___ MATERIAL PROVIDED ___
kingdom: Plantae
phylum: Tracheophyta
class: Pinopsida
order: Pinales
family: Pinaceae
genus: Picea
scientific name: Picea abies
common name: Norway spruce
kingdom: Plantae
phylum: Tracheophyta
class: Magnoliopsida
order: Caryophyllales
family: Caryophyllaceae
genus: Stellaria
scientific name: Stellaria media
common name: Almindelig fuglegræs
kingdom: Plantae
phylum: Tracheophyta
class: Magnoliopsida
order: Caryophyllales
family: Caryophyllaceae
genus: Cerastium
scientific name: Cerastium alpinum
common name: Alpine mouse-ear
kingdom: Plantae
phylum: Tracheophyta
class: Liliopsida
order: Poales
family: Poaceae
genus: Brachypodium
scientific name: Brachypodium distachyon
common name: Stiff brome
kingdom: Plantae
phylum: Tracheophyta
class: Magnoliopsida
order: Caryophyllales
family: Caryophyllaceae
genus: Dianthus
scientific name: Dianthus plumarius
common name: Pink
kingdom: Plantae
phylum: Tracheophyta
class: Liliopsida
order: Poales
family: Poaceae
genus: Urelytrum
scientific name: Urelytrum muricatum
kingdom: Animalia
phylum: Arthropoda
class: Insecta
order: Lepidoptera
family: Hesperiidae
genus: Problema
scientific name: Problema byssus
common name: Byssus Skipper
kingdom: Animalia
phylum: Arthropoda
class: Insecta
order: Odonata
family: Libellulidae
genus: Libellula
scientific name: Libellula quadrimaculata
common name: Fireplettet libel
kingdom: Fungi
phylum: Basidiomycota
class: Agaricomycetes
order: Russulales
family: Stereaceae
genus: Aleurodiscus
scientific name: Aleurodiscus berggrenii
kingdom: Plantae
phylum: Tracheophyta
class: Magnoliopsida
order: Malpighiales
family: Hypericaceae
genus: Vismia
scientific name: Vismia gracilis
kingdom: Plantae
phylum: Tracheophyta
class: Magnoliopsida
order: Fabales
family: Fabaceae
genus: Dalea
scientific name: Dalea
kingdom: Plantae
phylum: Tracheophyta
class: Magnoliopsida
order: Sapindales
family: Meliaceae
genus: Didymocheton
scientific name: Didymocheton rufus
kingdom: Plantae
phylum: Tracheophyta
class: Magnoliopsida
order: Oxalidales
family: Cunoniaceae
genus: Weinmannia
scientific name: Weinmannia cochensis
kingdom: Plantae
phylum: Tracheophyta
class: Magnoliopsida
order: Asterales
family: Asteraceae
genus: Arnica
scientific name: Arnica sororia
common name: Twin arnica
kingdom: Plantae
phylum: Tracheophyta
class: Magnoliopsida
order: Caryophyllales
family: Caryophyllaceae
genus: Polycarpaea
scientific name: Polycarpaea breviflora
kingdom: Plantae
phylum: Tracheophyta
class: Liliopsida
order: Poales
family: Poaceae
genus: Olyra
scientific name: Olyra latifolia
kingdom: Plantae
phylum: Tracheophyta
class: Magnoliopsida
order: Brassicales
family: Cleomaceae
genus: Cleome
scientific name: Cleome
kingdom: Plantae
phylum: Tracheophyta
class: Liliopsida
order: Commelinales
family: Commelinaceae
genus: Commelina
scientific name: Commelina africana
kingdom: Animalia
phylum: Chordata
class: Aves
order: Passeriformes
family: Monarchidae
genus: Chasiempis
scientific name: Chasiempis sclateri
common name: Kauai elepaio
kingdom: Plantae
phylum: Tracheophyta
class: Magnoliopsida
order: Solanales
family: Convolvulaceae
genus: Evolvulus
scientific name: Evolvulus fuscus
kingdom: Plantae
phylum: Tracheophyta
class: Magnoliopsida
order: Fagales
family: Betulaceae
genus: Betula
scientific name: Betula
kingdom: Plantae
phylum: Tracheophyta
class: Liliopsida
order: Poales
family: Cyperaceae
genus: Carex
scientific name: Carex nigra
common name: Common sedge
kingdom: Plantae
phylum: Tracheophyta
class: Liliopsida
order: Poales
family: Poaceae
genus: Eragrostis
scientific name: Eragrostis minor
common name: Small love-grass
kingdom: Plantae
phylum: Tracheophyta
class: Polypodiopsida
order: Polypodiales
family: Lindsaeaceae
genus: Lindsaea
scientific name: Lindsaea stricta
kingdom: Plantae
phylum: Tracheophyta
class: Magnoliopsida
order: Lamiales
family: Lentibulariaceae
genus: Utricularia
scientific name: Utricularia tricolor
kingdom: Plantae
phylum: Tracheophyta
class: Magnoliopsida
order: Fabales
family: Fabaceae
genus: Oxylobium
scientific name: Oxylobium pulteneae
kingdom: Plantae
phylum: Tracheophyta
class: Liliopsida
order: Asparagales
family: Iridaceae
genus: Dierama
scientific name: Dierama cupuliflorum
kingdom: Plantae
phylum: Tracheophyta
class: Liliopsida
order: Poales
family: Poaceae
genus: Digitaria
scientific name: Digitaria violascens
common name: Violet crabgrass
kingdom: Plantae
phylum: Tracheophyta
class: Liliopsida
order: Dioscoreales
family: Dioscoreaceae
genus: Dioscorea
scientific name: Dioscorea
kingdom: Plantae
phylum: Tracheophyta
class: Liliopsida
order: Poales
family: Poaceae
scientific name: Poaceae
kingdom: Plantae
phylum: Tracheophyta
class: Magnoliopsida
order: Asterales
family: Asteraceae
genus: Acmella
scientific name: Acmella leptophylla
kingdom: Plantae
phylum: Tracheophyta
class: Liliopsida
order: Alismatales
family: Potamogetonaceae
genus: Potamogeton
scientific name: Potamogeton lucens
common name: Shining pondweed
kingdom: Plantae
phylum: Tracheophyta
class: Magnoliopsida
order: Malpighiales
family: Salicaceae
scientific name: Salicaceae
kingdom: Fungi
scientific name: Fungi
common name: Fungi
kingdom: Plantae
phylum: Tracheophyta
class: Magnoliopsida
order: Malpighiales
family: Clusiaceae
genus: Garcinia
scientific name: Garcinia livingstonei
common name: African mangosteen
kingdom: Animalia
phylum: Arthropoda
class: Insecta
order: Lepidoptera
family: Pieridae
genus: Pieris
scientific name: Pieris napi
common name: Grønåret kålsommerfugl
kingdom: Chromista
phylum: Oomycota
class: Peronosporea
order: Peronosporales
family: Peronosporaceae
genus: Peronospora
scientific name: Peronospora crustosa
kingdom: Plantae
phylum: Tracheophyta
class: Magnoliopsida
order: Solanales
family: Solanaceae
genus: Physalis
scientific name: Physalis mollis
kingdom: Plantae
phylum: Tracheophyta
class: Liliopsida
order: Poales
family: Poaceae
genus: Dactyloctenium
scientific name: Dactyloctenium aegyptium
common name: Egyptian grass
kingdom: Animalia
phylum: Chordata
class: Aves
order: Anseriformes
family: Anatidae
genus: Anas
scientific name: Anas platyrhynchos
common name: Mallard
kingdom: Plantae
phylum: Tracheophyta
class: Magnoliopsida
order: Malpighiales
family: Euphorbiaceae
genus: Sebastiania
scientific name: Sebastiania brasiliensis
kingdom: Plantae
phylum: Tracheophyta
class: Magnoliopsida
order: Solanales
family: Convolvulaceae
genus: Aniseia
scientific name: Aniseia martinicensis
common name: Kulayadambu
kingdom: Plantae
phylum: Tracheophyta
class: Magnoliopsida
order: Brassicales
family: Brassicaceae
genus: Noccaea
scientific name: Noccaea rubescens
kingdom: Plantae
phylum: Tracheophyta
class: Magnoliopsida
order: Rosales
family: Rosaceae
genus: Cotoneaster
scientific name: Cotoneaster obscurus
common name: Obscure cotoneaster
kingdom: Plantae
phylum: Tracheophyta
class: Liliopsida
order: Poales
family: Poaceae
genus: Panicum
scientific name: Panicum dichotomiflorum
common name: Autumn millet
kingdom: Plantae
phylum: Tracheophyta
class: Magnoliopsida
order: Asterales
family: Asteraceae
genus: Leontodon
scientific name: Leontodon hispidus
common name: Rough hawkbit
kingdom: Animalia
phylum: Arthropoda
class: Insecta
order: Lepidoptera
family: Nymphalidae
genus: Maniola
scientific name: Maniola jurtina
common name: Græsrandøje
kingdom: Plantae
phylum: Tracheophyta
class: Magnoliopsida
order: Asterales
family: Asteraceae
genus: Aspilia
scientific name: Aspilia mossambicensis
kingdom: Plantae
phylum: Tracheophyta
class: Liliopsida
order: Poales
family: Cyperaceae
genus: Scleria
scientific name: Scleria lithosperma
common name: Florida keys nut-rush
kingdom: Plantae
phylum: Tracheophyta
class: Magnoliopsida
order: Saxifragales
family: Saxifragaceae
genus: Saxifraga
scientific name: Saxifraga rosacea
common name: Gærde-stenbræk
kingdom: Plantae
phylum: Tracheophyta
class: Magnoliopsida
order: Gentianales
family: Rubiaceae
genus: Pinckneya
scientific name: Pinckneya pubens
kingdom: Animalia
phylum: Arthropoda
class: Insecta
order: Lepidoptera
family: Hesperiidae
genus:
___
Update the part of the data that opens with the line containing "order: Rosales" and closes with the line containing "common name: Rough hawkbit" by changing "common name" to "vernacular name" throughout, and give those lines again with everything else left as it stands.

order: Rosales
family: Rosaceae
genus: Cotoneaster
scientific name: Cotoneaster obscurus
vernacular name: Obscure cotoneaster
kingdom: Plantae
phylum: Tracheophyta
class: Liliopsida
order: Poales
family: Poaceae
genus: Panicum
scientific name: Panicum dichotomiflorum
vernacular name: Autumn millet
kingdom: Plantae
phylum: Tracheophyta
class: Magnoliopsida
order: Asterales
family: Asteraceae
genus: Leontodon
scientific name: Leontodon hispidus
vernacular name: Rough hawkbit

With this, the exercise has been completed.